_Görev 1_.
Kayıtlarda "common name: Canada goose" geçen satırdan "scientific name: Eubolina impartialis" geçen satıra kadar olan bölümü, "order" ifadesini "takım" ile değiştirerek yeniden yazın. Geri kalan her şey aynı kalsın.

_Alıntı metin_.
☆ ☆ ☆ ☆ ☆

Tekel İşçileri Eylemde

Tekel İşçileri Eylemde

31 Ocak 2010 Pazar

Dumanlı Eylem Sahası: Tekel İşçi Grevi


Yeraltı medyası elbette tekel işçilerinin yanından da bildiriyor...


Memleket isimleri yazılı çadırların önündeki kalabalık ellerini Ankara'nın ayazına inat daha da yanaştırıyor sobaların sacına, varillerin ateşine. Vakit öğlen olsa da, Ankara ayazı vurup geçiyor çadır görünümlü naylonları. İs ve duman birahaneleriyle ünlü Sakarya Caddesini aşarak sarıyor bütün Ankara'yı. Tekel işçileri'nin tütününün dumanı da karışıyor ise, dumana ve aman vermez soğuğa. Ancak karışınca aralarına hep bir ağızdan aynı söz işitiliyor titreyen dudaklarında; ''is ve dumandan daha fazlasıyız.''
Özlük haklarını savunmak için çıktıkları başkent yolunda Tekel işçileri 40'lı günlerini yaşıyor. Bu 40 günün içine 3 günlük açlık grevini de, Türkiye'nin eylem takvimine isimlerini büyük harflerle yazdırmayı da sığdırdılar. Özlemlerini, yoksunluklarını, baş gösteren sağlık sorunlarını da.

☆ ☆ ☆ ☆ ☆

_Veri kayıtları_.

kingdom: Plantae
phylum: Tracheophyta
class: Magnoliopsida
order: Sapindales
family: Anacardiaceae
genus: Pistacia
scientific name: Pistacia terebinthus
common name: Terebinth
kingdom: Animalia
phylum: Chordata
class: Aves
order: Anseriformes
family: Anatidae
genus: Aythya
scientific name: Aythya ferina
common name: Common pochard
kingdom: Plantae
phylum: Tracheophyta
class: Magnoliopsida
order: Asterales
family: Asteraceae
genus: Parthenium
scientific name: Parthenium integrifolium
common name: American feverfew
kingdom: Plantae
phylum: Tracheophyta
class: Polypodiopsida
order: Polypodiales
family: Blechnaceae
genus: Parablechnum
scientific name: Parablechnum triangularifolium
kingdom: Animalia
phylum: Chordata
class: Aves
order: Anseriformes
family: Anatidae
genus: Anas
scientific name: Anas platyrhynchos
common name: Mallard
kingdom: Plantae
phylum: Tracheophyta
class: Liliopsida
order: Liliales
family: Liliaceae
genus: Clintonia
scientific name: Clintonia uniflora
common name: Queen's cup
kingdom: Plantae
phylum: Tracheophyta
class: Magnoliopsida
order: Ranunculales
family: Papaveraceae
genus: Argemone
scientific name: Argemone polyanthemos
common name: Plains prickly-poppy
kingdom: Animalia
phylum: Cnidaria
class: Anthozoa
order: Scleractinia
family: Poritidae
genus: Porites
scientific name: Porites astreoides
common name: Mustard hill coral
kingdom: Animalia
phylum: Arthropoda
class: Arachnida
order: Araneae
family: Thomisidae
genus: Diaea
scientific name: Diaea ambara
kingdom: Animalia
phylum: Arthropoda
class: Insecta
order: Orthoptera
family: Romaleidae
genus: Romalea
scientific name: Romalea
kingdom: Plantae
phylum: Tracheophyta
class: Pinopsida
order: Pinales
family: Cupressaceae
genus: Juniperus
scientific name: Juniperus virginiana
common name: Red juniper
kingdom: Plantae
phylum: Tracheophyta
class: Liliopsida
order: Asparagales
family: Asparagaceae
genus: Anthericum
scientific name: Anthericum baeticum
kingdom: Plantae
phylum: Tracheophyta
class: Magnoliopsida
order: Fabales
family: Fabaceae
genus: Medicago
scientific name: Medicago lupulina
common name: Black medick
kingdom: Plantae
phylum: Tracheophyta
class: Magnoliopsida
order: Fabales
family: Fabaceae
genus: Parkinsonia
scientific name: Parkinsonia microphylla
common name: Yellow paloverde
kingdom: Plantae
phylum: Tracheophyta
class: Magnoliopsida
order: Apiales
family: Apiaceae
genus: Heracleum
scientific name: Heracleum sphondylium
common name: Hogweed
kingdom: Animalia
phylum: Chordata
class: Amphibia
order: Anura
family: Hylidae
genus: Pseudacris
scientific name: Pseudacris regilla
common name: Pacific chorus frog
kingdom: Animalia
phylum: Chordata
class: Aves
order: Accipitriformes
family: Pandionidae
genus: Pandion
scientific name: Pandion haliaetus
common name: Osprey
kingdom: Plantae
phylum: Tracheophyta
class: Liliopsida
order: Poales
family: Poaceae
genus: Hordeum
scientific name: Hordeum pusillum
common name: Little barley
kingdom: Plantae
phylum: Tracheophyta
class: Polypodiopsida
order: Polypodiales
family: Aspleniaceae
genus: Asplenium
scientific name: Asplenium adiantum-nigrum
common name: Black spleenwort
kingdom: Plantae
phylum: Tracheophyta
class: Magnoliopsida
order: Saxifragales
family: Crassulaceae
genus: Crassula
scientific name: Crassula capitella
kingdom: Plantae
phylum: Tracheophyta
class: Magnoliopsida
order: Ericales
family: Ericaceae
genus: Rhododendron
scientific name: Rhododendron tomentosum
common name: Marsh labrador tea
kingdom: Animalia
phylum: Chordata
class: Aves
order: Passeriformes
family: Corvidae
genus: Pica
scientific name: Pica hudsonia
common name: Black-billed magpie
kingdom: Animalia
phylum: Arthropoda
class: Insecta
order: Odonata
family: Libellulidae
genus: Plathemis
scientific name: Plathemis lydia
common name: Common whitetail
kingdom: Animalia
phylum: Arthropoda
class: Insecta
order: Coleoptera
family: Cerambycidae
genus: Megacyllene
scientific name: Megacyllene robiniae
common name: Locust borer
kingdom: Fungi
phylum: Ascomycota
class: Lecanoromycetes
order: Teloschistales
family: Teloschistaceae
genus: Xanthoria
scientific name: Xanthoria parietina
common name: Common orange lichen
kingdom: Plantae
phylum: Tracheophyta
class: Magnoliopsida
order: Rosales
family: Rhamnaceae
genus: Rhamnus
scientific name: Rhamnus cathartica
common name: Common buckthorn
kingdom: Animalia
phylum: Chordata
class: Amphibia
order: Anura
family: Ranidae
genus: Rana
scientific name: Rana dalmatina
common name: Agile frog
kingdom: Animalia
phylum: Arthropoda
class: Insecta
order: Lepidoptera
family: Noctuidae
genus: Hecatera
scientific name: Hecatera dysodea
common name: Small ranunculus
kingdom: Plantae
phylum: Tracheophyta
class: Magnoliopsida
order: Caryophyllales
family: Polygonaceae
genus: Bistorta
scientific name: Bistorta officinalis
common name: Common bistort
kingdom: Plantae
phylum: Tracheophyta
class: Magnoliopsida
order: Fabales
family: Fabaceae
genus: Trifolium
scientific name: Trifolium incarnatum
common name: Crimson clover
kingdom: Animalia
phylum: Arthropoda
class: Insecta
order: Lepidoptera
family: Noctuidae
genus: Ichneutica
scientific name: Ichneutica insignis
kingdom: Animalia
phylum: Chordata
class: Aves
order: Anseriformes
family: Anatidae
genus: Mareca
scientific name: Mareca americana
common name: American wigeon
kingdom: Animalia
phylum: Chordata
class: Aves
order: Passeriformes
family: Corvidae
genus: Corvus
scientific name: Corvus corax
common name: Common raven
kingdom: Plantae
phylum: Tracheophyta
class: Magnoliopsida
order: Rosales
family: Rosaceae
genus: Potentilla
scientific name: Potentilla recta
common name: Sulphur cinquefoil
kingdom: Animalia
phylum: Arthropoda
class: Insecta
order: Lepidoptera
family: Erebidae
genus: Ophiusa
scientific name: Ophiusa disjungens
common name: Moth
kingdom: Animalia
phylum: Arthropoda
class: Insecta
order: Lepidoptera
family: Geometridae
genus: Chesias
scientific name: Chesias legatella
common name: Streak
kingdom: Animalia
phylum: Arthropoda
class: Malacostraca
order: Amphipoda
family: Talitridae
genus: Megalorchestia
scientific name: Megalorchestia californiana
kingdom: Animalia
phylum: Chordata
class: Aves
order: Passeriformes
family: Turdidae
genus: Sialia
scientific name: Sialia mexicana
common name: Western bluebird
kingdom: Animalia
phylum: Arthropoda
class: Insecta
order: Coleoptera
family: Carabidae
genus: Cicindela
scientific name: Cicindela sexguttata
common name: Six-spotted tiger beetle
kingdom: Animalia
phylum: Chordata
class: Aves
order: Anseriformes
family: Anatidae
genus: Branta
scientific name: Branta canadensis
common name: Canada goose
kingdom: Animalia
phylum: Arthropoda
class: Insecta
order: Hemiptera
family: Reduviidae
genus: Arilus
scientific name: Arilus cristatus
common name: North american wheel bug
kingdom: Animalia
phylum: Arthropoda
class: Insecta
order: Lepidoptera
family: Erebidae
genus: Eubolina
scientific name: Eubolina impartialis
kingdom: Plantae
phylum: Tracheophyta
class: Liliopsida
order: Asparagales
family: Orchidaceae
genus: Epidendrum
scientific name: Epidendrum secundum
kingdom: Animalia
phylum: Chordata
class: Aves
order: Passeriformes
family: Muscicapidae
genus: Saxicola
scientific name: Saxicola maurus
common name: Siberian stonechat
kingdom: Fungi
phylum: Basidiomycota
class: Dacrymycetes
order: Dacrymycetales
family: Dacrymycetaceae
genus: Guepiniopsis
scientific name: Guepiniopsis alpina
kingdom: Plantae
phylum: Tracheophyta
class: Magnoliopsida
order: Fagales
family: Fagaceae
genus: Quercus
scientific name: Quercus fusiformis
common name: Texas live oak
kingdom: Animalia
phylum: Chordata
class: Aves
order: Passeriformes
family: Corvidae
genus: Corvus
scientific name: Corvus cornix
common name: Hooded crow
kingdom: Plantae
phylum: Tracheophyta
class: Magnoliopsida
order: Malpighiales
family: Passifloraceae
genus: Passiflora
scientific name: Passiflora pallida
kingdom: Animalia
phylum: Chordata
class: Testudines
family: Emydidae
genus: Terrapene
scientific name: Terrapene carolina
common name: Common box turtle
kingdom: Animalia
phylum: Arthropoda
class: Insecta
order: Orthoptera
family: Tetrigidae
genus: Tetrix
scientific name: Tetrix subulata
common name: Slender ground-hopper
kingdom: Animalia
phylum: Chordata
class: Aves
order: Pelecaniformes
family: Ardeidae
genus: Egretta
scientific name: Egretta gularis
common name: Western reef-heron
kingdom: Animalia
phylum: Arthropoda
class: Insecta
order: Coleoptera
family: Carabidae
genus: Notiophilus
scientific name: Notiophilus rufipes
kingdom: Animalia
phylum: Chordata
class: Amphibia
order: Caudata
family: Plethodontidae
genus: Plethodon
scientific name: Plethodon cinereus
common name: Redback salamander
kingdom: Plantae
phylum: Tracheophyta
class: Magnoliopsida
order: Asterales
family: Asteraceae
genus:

☆ ☆ ☆ ☆ ☆

_Görev 2_.
Tekel işçileri yazısında "Memleket isimleri yazılı" ile başlayıp "sağlık sorunlarını da." ile biten bölümü hiçbir değişiklik yapmadan aktarın.

_Alıştırma cevabı 1_.
common name: Canada goose
kingdom: Animalia
phylum: Arthropoda
class: Insecta
takım: Hemiptera
family: Reduviidae
genus: Arilus
scientific name: Arilus cristatus
common name: North american wheel bug
kingdom: Animalia
phylum: Arthropoda
class: Insecta
takım: Lepidoptera
family: Erebidae
genus: Eubolina
scientific name: Eubolina impartialis

_Alıştırma cevabı 2_.
Memleket isimleri yazılı çadırların önündeki kalabalık ellerini Ankara'nın ayazına inat daha da yanaştırıyor sobaların sacına, varillerin ateşine. Vakit öğlen olsa da, Ankara ayazı vurup geçiyor çadır görünümlü naylonları. İs ve duman birahaneleriyle ünlü Sakarya Caddesini aşarak sarıyor bütün Ankara'yı. Tekel işçileri'nin tütününün dumanı da karışıyor ise, dumana ve aman vermez soğuğa. Ancak karışınca aralarına hep bir ağızdan aynı söz işitiliyor titreyen dudaklarında; ''is ve dumandan daha fazlasıyız.''
Özlük haklarını savunmak için çıktıkları başkent yolunda Tekel işçileri 40'lı günlerini yaşıyor. Bu 40 günün içine 3 günlük açlık grevini de, Türkiye'nin eylem takvimine isimlerini büyük harflerle yazdırmayı da sığdırdılar. Özlemlerini, yoksunluklarını, baş gösteren sağlık sorunlarını da.